Он поднял ее на руки и понес к кровати. Она обхватила его за шею руками. Она чувствовала себя такой маленькой, такой легкой, когда он держал ее. Затем он опустил ее на кровать. Их поцелуи были пылкими, дыхание стало синхронным, тела слились воедино, потерявшись во времени и друг в друге.
Вдруг послышался скрип.
Кенна застыла. Она могла поклясться, что слышала что-то. Возможно, мимо двери просто прошел слуга, может, ветер бился в окна. Она закрыла глаза, снова прижалась губами к губам Баша, но не могла забыть это. Она приподнялась на локтях, изучая комнату, освещенную свечами.
– Что? – пробормотал Баш удивленно. Его взгляд был затуманен страстью.
– Мне кажется, я что-то слышала, – прошептала Кенна. Она посмотрела на окна, но они были по-прежнему закрыты. Ровно горели свечи. Затем она повернулась к коридору. В дверях, которые были приоткрыты лишь на дюйм, стоял Паскаль. Он смотрел на них со смущением и ужасом на лице.
– Паскаль! – ахнула Кенна. Баш скатился с кровати, а Кенна поспешила прикрыться, натянув на себя простыню. Она чувствовала, как горят ее щеки. Сколько мальчик простоял здесь? Что еще он видел? Он знал, чем они занимались? Она сделала шаг к двери и увидела, что мальчик не смущен, он напуган.
– Бояться нечего, – сказала Кенна, изо всех сил стараясь, чтобы голос звучал спокойно и уверенно. Она оглядела комнату и заметила рубашку Баша на полу. Она подняла ее и быстро надела, убедившись, что ее тело прикрыто.

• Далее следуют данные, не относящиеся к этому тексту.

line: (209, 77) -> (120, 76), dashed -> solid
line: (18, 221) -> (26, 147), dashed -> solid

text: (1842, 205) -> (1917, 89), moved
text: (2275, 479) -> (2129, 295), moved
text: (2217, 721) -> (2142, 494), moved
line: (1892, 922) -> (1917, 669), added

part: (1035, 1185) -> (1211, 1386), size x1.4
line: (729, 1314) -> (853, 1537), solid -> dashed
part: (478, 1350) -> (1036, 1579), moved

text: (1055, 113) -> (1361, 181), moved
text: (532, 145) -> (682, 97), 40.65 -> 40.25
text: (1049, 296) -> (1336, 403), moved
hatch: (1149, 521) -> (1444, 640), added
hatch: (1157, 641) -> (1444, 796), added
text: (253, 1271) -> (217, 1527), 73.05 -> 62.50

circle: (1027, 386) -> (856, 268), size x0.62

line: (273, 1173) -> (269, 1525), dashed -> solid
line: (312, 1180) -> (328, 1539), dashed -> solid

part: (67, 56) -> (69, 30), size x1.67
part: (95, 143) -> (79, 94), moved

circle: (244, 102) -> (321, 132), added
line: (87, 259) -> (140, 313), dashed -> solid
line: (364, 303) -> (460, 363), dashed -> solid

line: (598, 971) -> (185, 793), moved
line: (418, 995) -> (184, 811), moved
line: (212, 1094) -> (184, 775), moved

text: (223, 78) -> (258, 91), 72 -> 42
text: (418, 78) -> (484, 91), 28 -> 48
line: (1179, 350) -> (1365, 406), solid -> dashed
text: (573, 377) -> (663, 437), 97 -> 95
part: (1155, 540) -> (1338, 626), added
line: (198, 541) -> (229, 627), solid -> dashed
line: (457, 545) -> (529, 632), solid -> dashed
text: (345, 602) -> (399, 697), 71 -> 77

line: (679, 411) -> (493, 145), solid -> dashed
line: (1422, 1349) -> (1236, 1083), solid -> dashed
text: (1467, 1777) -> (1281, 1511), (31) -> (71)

Когда она оглянулась, в глазах Паскаля стояли слезы. Кенна не могла видеть его таким, особенно когда причиной слез была она. Она провела с мальчиком достаточно времени и знала, что он тяжело принимает новое. Он столько пережил за последние месяцы, даже видел, как убивали его семью. Он многие дни жил в лесу один. Он отчаянно нуждался в покое и стабильности, это был единственный шанс помочь ему оправиться.
– Пожалуйста, не расстраивайся, – Баш сделал попытку. – Все хорошо.
Но Паскаль лишь покачал головой. Он развернулся и вышел, но затем перешел на бег, его шаги отдавались эхом в каменном коридоре.
– Паскаль, – позвала его Кенна, хватая платье с пола и влезая в него. Она пыталась надеть его, но бесполезно, у него были оторваны пуговицы. – Все хорошо! Пожалуйста, вернись!
Но когда она, наконец, выглянула из комнаты, Паскаль уже повернул в другой коридор и звук его шагов стал тише.